Mücadelede kadroların önemi
Gençlik mücadelesinin gelişimi her dönem olduğu gibi bugün de iradi bir süreçle sağlanacaktır. Gençlik hareketinin iradi ve ısrarlı bir mücadele sürecinin sonucunda elde ettiği bugünkü geniş birikimin daha ileri bir evreye ulaşması için aynı iradi rolün etkisi yadsınamaz. Üniversitelilerin politikleşme kanalları her geçen gün genişlemesine rağmen gençlik hareketinin doğrudan müdahalelerinin olmadığı noktada üniversitelerde ya hiçbir muhalefet hareketi olmuyor ya da oluşan çeşitli hareketlenmeler politik içeriği zayıf/yanlış bir biçimde ilerleyerek kesintiye uğruyor veya devrimci bir siyasal programa yönelmiyor.
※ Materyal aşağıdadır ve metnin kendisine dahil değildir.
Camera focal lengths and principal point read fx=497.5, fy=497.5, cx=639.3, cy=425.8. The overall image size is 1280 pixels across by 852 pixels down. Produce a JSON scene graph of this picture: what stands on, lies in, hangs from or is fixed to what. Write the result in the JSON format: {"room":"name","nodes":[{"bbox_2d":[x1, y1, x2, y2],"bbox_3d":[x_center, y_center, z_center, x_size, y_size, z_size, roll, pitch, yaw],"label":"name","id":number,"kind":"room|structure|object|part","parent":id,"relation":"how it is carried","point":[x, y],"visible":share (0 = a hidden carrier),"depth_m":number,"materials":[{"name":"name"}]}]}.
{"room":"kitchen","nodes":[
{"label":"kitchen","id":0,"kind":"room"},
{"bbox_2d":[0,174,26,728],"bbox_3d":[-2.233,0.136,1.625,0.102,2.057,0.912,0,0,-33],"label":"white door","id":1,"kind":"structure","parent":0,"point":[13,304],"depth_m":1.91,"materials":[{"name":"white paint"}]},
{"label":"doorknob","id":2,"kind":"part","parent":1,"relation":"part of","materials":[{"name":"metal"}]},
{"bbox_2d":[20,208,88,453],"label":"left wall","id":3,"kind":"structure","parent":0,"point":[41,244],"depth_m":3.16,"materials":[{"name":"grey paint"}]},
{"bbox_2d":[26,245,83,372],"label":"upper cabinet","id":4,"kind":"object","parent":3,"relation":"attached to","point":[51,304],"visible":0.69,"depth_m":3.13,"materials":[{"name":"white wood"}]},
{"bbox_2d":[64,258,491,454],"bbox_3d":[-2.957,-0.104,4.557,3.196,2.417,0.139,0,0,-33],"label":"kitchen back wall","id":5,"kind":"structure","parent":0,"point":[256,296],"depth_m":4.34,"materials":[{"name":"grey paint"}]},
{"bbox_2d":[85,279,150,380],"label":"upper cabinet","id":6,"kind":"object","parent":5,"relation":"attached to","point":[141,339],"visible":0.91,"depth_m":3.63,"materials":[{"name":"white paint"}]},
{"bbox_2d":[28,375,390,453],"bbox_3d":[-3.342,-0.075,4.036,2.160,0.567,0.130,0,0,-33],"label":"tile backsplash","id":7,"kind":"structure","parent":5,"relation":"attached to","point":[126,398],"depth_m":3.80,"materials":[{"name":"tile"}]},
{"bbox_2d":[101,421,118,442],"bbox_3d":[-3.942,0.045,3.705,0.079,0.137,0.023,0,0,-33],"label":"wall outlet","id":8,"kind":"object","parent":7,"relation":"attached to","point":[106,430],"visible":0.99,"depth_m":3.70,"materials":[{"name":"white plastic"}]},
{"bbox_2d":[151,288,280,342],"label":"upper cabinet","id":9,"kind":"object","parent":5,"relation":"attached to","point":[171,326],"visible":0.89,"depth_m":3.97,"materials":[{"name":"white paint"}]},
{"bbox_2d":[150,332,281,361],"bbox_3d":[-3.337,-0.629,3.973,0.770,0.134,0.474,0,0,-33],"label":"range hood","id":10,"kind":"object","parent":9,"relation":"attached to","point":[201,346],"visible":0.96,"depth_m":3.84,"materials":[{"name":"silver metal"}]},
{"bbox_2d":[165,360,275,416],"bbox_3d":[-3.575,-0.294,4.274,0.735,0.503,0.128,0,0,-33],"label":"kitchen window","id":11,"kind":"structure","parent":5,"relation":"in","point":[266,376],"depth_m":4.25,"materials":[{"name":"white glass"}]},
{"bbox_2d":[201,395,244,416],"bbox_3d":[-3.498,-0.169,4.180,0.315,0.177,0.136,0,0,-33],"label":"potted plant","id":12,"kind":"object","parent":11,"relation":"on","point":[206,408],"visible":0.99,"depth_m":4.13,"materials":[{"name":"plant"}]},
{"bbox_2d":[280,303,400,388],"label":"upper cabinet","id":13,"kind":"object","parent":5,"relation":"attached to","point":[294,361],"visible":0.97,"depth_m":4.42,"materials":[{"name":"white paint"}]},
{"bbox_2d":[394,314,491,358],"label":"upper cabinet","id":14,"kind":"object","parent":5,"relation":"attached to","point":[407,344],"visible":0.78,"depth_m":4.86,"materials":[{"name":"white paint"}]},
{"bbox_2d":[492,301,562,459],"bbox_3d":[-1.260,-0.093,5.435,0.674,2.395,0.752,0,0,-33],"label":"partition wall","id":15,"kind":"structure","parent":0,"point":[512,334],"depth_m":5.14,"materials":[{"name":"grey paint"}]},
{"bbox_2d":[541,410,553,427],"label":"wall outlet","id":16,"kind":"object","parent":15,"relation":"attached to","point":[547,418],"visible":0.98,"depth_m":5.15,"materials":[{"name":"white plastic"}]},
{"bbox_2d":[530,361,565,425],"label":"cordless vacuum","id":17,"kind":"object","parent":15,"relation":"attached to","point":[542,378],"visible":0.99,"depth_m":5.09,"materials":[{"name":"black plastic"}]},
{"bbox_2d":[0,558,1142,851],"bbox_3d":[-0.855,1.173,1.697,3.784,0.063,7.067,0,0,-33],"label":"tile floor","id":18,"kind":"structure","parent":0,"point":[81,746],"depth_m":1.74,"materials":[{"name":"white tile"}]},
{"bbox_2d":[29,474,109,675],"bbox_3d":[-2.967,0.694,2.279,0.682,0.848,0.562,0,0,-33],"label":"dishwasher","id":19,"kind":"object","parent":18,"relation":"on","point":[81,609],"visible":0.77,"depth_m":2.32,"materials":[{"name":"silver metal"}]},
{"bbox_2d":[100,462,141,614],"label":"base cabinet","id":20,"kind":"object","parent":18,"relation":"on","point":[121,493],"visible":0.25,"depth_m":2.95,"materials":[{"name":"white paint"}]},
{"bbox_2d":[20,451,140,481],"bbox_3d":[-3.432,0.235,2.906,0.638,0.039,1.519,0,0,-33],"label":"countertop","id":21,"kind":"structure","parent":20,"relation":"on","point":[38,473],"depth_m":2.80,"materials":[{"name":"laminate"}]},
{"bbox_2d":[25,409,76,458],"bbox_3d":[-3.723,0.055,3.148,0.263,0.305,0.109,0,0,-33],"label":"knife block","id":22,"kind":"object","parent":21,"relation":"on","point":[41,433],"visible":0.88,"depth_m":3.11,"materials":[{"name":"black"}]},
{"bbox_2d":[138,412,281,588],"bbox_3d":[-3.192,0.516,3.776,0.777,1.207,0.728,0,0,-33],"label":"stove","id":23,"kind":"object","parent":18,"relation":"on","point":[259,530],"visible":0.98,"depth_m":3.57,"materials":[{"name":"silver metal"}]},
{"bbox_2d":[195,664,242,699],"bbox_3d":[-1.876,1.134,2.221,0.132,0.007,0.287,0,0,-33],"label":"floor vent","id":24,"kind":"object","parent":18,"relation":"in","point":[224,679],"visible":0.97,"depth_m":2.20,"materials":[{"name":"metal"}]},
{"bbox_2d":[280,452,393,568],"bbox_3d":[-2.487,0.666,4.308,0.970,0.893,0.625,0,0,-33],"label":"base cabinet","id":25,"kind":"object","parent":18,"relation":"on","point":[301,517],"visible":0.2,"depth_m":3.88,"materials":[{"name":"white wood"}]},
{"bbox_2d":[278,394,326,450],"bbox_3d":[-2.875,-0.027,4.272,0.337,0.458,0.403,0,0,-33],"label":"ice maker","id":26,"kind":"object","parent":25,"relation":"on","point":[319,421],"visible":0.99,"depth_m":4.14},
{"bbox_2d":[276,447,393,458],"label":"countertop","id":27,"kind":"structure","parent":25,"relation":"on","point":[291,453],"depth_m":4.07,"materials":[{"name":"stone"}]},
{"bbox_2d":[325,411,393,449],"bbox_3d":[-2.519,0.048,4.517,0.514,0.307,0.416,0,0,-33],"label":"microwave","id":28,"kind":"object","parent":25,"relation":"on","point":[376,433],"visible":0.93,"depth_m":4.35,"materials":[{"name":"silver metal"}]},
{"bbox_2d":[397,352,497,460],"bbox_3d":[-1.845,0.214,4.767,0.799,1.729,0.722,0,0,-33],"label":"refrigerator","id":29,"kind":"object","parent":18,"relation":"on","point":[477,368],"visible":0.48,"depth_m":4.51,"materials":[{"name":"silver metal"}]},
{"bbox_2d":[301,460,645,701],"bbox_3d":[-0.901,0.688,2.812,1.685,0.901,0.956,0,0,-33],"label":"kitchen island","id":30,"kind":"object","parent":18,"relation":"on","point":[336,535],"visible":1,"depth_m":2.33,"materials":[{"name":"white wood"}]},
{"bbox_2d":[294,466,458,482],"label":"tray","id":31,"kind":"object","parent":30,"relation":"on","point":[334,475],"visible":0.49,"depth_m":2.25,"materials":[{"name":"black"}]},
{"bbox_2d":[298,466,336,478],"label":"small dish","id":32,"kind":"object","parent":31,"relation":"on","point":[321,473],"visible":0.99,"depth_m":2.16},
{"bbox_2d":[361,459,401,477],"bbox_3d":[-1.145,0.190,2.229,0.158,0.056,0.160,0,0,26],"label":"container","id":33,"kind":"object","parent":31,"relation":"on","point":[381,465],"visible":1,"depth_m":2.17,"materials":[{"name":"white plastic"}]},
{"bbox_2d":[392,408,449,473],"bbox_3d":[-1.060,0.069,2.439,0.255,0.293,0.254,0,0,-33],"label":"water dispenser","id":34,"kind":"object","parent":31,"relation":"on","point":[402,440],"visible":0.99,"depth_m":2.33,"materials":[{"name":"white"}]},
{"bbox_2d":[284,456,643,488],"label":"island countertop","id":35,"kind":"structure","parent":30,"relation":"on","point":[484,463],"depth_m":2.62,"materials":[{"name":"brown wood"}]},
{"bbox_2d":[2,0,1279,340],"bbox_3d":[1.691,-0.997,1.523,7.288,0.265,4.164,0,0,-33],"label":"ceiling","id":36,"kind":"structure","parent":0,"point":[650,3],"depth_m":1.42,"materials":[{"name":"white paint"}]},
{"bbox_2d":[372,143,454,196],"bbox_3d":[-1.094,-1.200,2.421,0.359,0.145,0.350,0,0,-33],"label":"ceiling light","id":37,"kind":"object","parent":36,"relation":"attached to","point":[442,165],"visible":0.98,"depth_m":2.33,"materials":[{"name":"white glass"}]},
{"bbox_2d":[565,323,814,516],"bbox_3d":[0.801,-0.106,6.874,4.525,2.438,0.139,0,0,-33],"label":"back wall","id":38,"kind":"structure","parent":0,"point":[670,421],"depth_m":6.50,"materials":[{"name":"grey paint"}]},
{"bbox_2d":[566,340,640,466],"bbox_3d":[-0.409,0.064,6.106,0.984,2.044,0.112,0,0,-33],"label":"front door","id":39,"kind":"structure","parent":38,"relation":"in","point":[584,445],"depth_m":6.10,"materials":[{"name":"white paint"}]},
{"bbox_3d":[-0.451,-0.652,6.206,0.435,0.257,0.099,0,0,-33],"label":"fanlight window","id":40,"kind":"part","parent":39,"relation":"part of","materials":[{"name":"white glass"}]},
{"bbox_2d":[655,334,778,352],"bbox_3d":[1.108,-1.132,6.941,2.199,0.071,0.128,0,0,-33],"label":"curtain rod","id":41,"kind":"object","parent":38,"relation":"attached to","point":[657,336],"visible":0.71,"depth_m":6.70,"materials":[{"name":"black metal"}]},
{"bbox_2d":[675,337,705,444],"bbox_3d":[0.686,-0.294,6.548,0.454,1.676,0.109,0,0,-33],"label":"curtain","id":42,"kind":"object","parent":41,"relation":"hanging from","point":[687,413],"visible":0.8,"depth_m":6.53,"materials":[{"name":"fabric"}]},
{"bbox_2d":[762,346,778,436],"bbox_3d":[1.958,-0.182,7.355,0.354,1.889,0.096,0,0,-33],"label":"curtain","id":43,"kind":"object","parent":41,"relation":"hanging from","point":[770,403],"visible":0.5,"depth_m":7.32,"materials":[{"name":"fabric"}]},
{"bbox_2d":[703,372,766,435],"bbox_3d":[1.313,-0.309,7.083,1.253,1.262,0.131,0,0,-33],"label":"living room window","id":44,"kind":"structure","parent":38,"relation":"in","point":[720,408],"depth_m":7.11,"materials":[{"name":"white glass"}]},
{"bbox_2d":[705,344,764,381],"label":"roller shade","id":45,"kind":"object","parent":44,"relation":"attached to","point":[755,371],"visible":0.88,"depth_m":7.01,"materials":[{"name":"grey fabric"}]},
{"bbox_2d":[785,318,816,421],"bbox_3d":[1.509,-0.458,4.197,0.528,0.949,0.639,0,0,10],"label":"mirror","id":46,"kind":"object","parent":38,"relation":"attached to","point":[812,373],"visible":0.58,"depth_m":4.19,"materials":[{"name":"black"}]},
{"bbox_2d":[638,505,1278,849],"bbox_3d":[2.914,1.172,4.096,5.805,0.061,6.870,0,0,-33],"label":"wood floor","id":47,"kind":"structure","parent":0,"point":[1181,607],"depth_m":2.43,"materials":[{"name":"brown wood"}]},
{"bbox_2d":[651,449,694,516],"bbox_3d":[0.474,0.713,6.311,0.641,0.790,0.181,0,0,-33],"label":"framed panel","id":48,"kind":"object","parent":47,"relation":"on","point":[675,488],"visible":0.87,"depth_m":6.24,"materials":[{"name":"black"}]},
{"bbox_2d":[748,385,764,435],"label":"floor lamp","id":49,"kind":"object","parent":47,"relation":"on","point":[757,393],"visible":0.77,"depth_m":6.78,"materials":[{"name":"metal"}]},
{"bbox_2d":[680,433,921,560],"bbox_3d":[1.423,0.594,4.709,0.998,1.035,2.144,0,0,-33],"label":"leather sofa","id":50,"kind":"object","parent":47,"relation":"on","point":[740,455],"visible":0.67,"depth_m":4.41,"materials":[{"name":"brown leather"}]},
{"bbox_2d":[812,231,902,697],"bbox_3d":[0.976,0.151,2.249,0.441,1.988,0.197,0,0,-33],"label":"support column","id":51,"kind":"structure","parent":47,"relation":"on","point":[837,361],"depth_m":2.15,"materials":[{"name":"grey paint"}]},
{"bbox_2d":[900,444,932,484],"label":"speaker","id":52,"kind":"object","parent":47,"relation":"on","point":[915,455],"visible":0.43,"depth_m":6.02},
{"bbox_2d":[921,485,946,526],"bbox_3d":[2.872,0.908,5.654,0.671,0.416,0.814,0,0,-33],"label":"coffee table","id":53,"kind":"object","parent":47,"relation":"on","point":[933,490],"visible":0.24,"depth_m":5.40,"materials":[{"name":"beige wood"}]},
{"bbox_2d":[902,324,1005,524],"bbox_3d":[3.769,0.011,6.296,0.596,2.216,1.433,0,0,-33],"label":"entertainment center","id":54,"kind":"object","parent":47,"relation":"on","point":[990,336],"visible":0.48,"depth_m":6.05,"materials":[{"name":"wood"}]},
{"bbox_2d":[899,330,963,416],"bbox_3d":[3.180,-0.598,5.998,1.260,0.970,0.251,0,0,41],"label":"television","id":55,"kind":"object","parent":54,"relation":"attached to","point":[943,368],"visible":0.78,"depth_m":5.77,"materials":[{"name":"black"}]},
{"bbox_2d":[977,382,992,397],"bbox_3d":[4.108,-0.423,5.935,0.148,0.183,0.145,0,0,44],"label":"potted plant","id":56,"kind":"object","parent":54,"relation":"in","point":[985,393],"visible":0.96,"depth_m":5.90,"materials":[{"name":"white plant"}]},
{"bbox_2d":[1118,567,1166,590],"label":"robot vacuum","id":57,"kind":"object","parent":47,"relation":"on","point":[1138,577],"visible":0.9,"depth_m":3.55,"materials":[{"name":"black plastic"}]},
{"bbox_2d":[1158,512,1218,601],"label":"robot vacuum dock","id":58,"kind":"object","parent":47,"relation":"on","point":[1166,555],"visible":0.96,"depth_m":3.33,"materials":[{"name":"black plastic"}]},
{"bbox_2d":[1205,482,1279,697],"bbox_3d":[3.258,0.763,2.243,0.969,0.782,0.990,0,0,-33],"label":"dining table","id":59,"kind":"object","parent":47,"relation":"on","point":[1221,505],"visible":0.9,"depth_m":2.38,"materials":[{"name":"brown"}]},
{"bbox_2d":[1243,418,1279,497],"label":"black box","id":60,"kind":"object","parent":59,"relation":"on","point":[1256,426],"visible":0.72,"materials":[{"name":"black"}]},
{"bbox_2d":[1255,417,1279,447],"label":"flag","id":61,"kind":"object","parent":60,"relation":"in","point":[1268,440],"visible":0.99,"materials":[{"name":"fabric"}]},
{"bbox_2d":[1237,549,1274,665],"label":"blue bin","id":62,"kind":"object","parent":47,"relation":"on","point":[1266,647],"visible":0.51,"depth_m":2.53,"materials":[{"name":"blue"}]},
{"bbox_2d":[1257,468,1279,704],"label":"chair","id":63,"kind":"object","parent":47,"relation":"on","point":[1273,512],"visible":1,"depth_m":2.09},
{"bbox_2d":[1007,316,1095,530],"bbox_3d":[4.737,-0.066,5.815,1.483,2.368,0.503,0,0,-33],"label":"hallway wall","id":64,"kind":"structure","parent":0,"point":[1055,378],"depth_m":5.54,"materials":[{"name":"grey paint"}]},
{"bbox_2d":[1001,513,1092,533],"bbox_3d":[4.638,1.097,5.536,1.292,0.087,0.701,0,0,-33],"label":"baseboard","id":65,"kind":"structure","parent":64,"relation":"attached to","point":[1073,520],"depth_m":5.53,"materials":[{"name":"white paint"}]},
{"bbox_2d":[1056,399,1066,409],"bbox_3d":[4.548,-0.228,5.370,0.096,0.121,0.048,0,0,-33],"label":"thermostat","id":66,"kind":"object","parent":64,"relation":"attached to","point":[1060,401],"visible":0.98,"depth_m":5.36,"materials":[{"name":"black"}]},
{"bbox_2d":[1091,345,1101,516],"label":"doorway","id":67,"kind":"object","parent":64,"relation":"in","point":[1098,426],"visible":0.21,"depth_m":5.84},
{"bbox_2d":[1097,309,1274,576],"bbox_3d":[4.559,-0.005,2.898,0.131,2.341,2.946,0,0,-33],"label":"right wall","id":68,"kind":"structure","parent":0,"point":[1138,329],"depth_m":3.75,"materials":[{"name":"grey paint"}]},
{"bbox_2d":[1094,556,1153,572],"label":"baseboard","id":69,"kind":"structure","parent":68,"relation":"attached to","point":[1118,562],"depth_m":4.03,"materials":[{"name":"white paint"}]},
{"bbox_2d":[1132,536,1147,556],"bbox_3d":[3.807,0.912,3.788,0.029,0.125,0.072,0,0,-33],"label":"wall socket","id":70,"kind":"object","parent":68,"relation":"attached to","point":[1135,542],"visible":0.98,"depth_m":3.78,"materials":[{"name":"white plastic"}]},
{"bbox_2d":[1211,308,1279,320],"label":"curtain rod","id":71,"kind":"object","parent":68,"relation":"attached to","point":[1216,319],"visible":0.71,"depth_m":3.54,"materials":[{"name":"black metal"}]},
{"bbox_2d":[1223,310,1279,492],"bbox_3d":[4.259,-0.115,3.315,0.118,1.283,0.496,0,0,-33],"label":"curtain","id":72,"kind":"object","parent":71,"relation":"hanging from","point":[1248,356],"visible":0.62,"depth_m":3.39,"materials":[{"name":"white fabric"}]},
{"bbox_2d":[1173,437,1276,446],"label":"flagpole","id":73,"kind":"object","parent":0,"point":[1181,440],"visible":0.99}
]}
Bu noktada çerçevesini çizdiğimiz kurucu sürecin başarısı nesnel koşulların uygunluğuna bağlı olmakla birlikte öznenin rolüyle de ilintilidir.
Dolayısıyla gençlik hareketi militanlarının, devrimci kadroların, bu süreçteki sorumluluğu kritiktir.
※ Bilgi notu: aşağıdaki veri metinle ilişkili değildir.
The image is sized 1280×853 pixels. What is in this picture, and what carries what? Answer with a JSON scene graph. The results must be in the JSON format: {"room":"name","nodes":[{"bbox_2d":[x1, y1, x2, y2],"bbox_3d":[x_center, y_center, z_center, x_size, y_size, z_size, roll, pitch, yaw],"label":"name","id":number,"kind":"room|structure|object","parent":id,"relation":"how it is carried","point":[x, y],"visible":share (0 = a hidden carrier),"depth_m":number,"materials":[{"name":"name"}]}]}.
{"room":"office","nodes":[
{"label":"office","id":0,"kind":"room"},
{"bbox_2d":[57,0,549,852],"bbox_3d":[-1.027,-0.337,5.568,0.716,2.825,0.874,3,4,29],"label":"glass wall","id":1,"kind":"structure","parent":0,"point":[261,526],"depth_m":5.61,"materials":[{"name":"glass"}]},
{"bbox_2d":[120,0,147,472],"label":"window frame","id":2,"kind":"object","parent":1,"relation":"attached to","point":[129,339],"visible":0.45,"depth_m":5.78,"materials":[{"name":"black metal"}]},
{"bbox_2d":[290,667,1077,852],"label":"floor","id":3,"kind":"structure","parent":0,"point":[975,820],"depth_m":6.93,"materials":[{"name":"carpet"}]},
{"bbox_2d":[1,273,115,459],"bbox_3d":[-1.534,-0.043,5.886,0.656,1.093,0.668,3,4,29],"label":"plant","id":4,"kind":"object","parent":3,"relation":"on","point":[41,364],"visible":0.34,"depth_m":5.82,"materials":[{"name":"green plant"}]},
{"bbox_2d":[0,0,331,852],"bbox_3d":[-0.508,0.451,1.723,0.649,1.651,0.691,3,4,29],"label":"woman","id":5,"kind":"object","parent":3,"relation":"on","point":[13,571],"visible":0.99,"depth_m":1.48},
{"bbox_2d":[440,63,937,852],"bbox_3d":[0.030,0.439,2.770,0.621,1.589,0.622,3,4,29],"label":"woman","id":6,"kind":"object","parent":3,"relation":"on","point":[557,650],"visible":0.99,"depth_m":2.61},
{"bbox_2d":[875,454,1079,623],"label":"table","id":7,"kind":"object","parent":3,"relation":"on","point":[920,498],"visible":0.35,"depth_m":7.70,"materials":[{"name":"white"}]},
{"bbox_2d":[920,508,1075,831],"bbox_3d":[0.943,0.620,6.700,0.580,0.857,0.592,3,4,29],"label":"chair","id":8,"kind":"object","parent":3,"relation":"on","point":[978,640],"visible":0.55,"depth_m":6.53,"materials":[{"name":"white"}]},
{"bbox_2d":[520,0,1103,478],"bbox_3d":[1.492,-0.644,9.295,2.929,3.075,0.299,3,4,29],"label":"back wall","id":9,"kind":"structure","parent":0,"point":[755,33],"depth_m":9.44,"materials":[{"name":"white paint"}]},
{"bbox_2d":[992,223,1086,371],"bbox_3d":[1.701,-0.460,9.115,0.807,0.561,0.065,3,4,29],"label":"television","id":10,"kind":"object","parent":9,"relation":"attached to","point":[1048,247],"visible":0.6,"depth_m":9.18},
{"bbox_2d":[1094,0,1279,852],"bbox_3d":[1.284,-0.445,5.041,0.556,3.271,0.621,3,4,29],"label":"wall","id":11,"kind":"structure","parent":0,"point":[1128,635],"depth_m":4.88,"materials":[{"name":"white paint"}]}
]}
Devrimci gençlik militanları gençlik mücadelesinin içinden geçtiği bu kurucu mücadele sürecinin çok yönlü ihtiyaçlarına cevap verecek politik ve pratik yetkinliğe sahip olabilmelidir. Üniversite muhalefetinin bir adım daha ileriye taşınması noktasında gençlikteki politik hoşnutsuzlukların kesintisiz bir direniş hareketine dönüştürülmesi için kadroların geliştireceği yöntem ve araçlar önemlidir. Özellikle gençlik hareketinde üniversitelerde kalıcı mevziler oluşturma hedefinin gerçek kılınabilmesi için devrimci gençlik kadrolarının üniversitenin bütününü gören ayrıntılı bir örgütlenme faaliyetine ihtiyaç vardır. Gençliğin politik tepkilerinin açığa çıkartılması bağlamında kazanılan kadrosal yetenek ve birikimin gençlik hareketinin kampüslerde daha yerleşik bir güce kavuşturulması hedefine bağlı olarak derinleştirilmesi gerekmektedir. Özellikle yerel çalışmalar ile merkezi siyasal mücadele programı ile kurulacak bağda kadroların politik perspektifi belirleyicidir. Devrimci bir gençlik hareketinin yaratılması noktasında devrimci gençlik militanlarının siyasal inisiyatif geliştirebilme yeteneği, disiplin, istek, çalışkanlık ve ideolojik-politik düşünsel zenginlik gibi başlıca temel özelliklere sahip olması ve bu özelliklerin geliştirilmesi önemlidir.
***
İçerisinden geçtiğimiz tarihsel kesit gençlik hareketinde yeni bir dönemi işaret etmektedir. Cumhurbaşkanlığı seçiminin ardından oluşan nesnel koşullar siyasi iktidarın neoliberal gerici ve faşist politikalarını giderek sertleştireceğini gösteriyor. AKP, neoliberal gerici rejimin ve kendi iktidarının geleceği için bütün olanaklarını seferber etmekte ve halka ve gençliğe yönelik saldırılarını yoğunlaştırmaktadır. Özellikle toplumsal alanda örgütlenen dinci gericilik ve baskı politikaları derinleştiriliyor. Sonuç olarak, bu dönem üniversitelilerin siyasi iktidar ve onun saldırıları karşısındaki politik enerjisinin örgütlü ve etkili bir gençlik hareketi formunda ortaya çıkarılması en temel görevler arasındadır. Bu bağlamda, üniversitelerde her kalıcı direniş mevzisinin inşasında yaşanacak bütün zorluklar gençlik hareketinin kurucu iradesi ile aşılabilir. Üniversitelerde yaratacağımız her deneyim, gericilik ve piyasacılık karşısında elde edeceğimiz her kazanım ve geleceği bugünden kurmaya yönelik atacağımız her adım devrimci bir gençlik hareketinin inşasında belirleyici bir rol oynayacaktır.